▶ **What you should do**:
All of the lines below are to be transcribed faithfully, with pictures excluded from the copy.

▶ **Dataset extract**:
▼▼▼

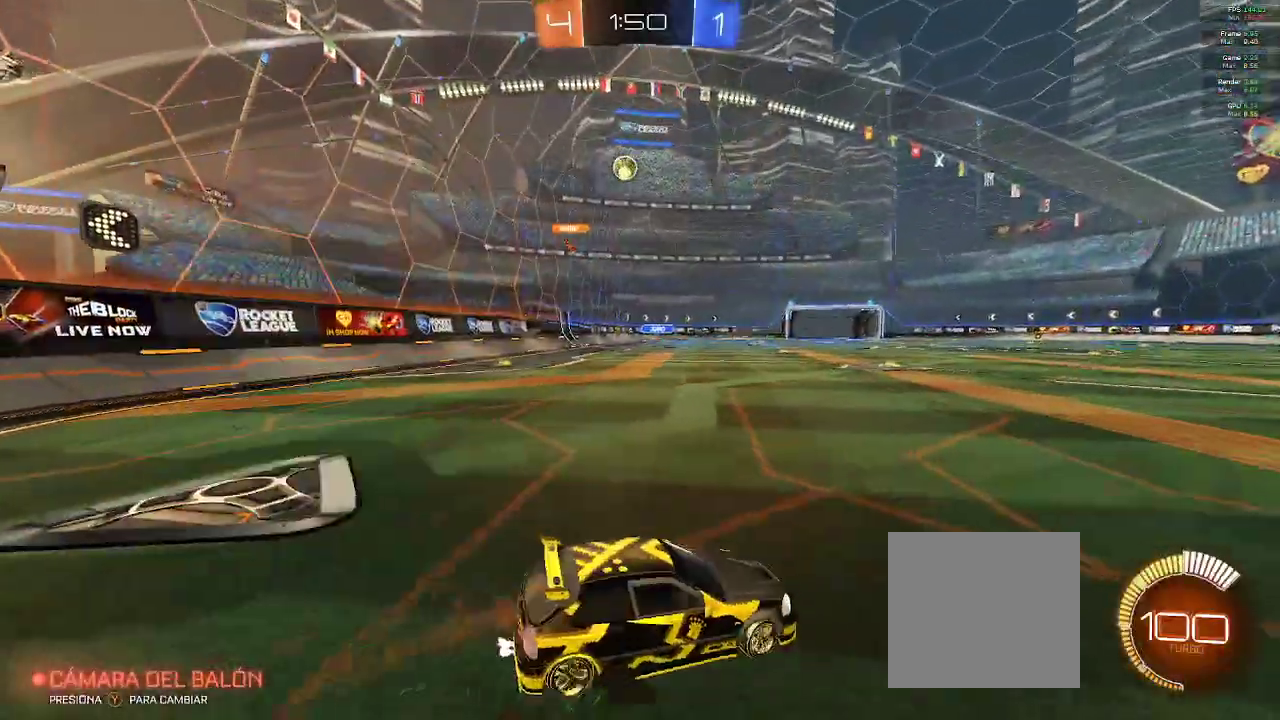
{"buttons": ["R2"], "left_stick": "right", "right_stick": "center", "events": [[67, "R2", "up"], [250, "L2", "down"], [300, "left_stick", "right"], [383, "L2", "up"], [383, "R2", "down"]]}
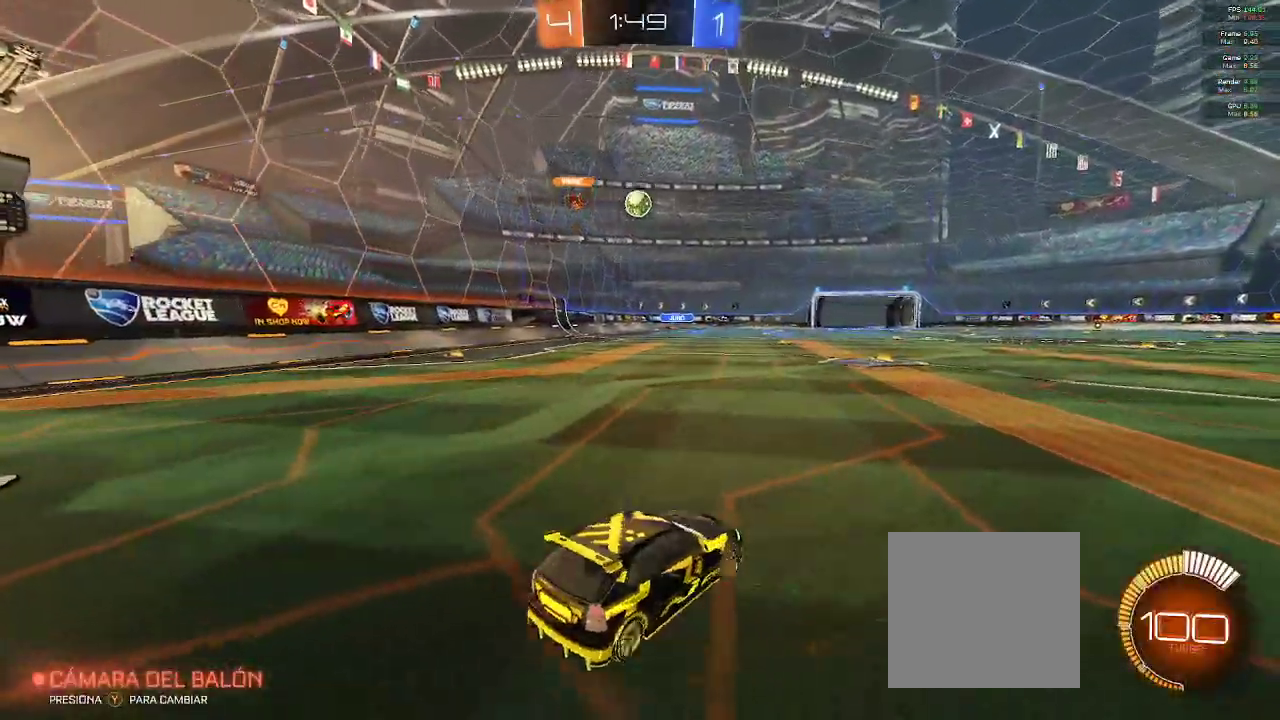
{"buttons": ["R2"], "left_stick": "center", "right_stick": "center", "events": [[17, "left_stick", "center"], [100, "left_stick", "left"], [450, "left_stick", "center"]]}
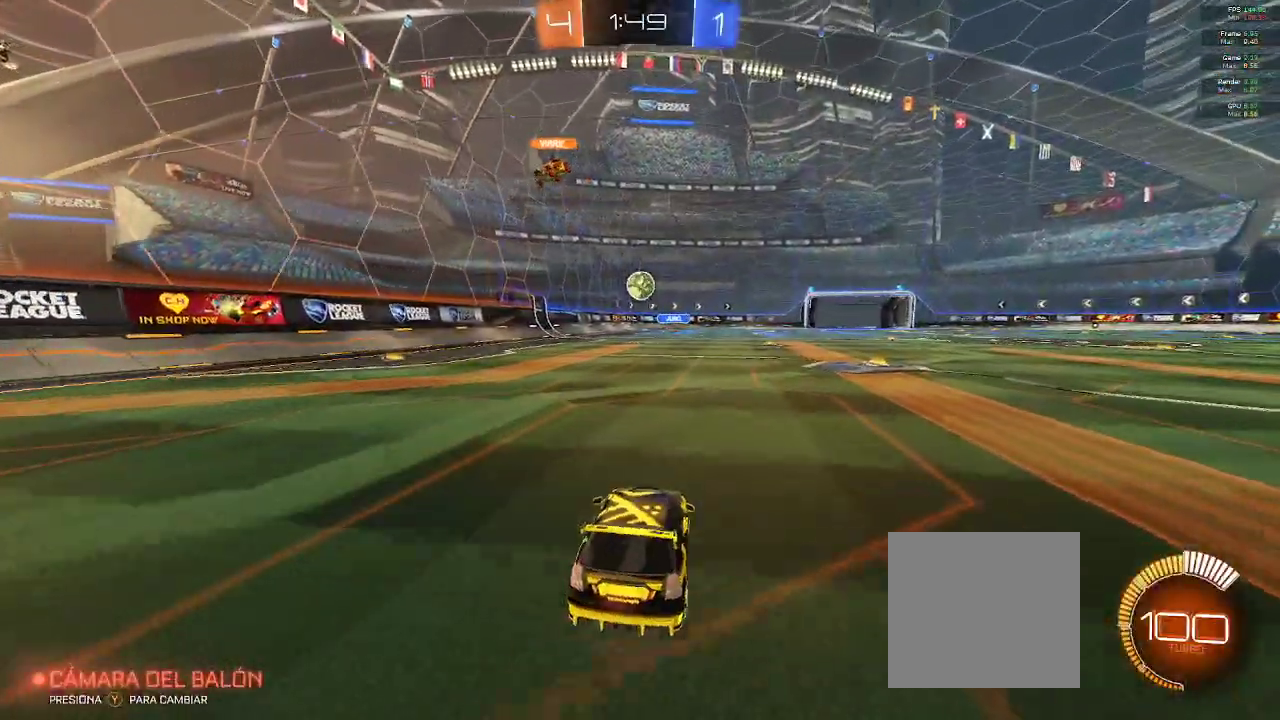
{"buttons": ["A", "R2"], "left_stick": "down-left", "right_stick": "center", "events": [[117, "left_stick", "right"], [250, "left_stick", "center"], [317, "left_stick", "down-left"], [350, "A", "down"]]}
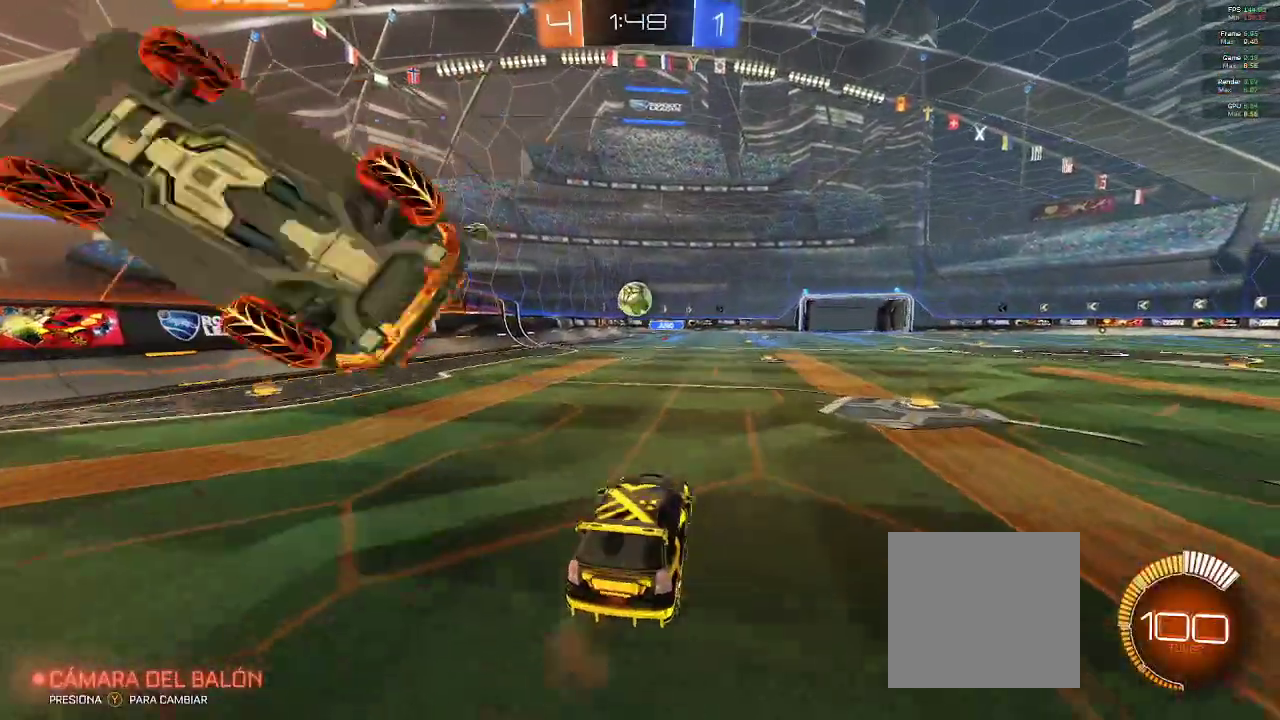
{"buttons": ["R2"], "left_stick": "up-left", "right_stick": "center", "events": [[67, "A", "up"], [100, "left_stick", "center"], [150, "B", "down"], [167, "A", "down"], [317, "left_stick", "up-left"], [333, "A", "up"], [350, "B", "up"]]}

▲▲▲

▶ **Solution to the exercise**:
{"buttons": ["R2"], "left_stick": "right", "right_stick": "center", "events": [[67, "R2", "up"], [250, "L2", "down"], [300, "left_stick", "right"], [383, "L2", "up"], [383, "R2", "down"]]}
{"buttons": ["R2"], "left_stick": "center", "right_stick": "center", "events": [[17, "left_stick", "center"], [100, "left_stick", "left"], [450, "left_stick", "center"]]}
{"buttons": ["A", "R2"], "left_stick": "down-left", "right_stick": "center", "events": [[117, "left_stick", "right"], [250, "left_stick", "center"], [317, "left_stick", "down-left"], [350, "A", "down"]]}
{"buttons": ["R2"], "left_stick": "up-left", "right_stick": "center", "events": [[67, "A", "up"], [100, "left_stick", "center"], [150, "B", "down"], [167, "A", "down"], [317, "left_stick", "up-left"], [333, "A", "up"], [350, "B", "up"]]}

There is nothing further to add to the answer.